Based on the above, we can reasonably conclude that prices of natural gas are unlikely to rise significantly in the foreseeable future as prices much above $5.00 will add enough production to prevent them from rising further. We see this view confirmed in the EIA's most recent forecast.
Crude : Gas price ratios
Building on the data presented in Figure 6, Figures 23 and 24 show the most recent EIA long-term forecast of oil (Brent) and gas (Henry Hub) prices, respectively. The following are from the 2014 Early Release base or reference case of the EIA's Annual Energy Outlook.
Figure 25 shows the forecasted Crude:Gas price ratio, based on the two foregoing pricing projections from EIA. Note that the average Brent:Henry Hub price ratio for the period 2013-2040 is projected to average 20.8:1, whereas the average WTI:Henry Hub ratio is projected to average 20.2:1.
Based on the above, we can reasonably conclude that the projected price spreads between oil and gas are likely to continue, and that the risk of this price ratio dropping is low. Using Sasol's 16:1 ratio as an indicator of acceptable financial performance, we can reasonably conclude that commercial-scale GTL projects in the U.S. will be well-positioned to take advantage of this price spread.
What are Shell's capital expenditure priorities?
In addition to the indefinite postponement of the Louisiana GTL plant, recent actions by Shell may shed further light on their capital expenditure priorities. We will just provide a few examples as Shell's acquisitions and divestitures are well covered by a bevy of analysts.
Shell's Jackpine Project, which will produce 100,000 b/d from Canadian oil sands, just received approval from the Canadian Government. Shell announced it has completed the acquisition of an additional 23% interest in the Parque das Conchas (BC-10) project offshore Brazil for US $1 billion and the Mars B in Gulf of Mexico scheduled to come online in 2014. All of these projects will add to oil reserves and production. Even the Prelude floating liquid natural gas (FLNG) facility should add to reserves as it provides the mechanism to bring previously stranded gas to market.
There is news that Shell is canceling a £8.3bn refinery and petrochemical project in China with China National Petroleum Corp (CNPC) and Qatar Petroleum, but the reasons are not clear.
Shell's share in Woodside, an Australian oil and gas company, valued at close to $7 billion is apparently up for sale. Arrow Queensland coal-seam gas assets are considered candidates for sale by Shell and the Geelong refinery in Victoria is on the market.

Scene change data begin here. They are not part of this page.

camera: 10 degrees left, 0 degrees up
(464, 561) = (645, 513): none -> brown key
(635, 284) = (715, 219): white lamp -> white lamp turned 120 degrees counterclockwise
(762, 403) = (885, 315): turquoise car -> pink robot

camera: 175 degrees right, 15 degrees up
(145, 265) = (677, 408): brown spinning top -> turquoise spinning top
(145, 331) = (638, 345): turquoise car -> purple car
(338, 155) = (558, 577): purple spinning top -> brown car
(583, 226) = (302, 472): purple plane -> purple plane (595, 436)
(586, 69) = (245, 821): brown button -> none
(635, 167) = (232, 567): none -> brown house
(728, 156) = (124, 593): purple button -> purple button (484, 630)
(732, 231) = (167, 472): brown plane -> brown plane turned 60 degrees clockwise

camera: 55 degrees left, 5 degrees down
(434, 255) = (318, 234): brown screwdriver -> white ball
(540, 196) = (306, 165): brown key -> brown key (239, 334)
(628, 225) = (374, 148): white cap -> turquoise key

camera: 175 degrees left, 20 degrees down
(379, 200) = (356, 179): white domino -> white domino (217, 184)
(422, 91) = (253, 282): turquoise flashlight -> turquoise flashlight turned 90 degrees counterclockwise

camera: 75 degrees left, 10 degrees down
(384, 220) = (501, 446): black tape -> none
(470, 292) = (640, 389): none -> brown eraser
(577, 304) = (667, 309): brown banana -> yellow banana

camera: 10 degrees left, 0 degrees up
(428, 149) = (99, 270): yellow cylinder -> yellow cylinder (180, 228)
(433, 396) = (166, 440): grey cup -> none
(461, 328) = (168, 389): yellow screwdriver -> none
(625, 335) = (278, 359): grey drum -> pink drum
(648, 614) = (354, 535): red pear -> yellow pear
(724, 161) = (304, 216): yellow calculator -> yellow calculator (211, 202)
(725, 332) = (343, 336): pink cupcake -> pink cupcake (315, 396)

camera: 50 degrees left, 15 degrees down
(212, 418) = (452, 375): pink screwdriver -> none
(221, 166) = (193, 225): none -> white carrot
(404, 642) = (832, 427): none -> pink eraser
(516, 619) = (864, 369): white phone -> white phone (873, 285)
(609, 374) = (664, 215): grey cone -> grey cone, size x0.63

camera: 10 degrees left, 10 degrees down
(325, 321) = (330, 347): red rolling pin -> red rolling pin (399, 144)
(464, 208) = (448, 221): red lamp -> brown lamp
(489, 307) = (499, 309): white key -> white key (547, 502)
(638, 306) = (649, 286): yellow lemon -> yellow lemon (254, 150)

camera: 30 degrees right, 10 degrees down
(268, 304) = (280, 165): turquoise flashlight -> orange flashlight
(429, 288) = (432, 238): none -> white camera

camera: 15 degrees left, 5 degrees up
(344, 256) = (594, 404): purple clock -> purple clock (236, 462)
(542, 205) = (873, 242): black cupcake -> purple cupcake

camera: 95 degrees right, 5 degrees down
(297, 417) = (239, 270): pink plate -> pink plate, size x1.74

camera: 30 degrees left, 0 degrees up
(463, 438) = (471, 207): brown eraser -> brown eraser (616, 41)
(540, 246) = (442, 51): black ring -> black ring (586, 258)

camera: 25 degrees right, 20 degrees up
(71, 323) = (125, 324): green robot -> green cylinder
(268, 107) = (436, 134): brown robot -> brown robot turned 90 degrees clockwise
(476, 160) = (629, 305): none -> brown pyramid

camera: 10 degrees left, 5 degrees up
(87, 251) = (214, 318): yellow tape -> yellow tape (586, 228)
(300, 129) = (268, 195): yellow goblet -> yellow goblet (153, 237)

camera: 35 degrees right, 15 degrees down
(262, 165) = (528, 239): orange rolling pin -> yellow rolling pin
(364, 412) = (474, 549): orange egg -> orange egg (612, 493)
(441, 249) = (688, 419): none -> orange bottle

There seems to be a bias toward projects that can add to reserves, and this would make sense, since Shell's upstream portfolio is weak compared to other majors. Shell has been under pressure for its large capital budget and weaker cash flow in the last quarters. In response it has been postponing projects and selling non-core assets.
While GTL in North America apparently does not seem to fit in Shell's current plans, we think GTL in the United States provides attractive margins over the long term. Shell probably sees itself as better served by investing in oil reserves and production as its current production is far below the needs of its less profitable refining sector. Most of the other majors are weighted heavier than Shell to upstream production.
My conclusion is that despite Shell's decision not to go forward at this time, GTL has a very acceptable level of risk from the perspective of forecasted crude oil and natural gas prices in the United States. Given the potential arbitrage opportunities between oil and gas (as evidenced by EIA's 2014 Early Release forecasts) I anticipate that Sasol's Louisiana GTL project will not be the only large-scale GTL plant developed in the U.S. within the next few years.
Disclosure: I have no positions in any stocks mentioned, and no plans to initiate any positions within the next 72 hours. I wrote this article myself, and it expresses my own opinions. I am not receiving compensation for it (other than from Seeking Alpha). I have no business relationship with any company whose stock is mentioned in this article.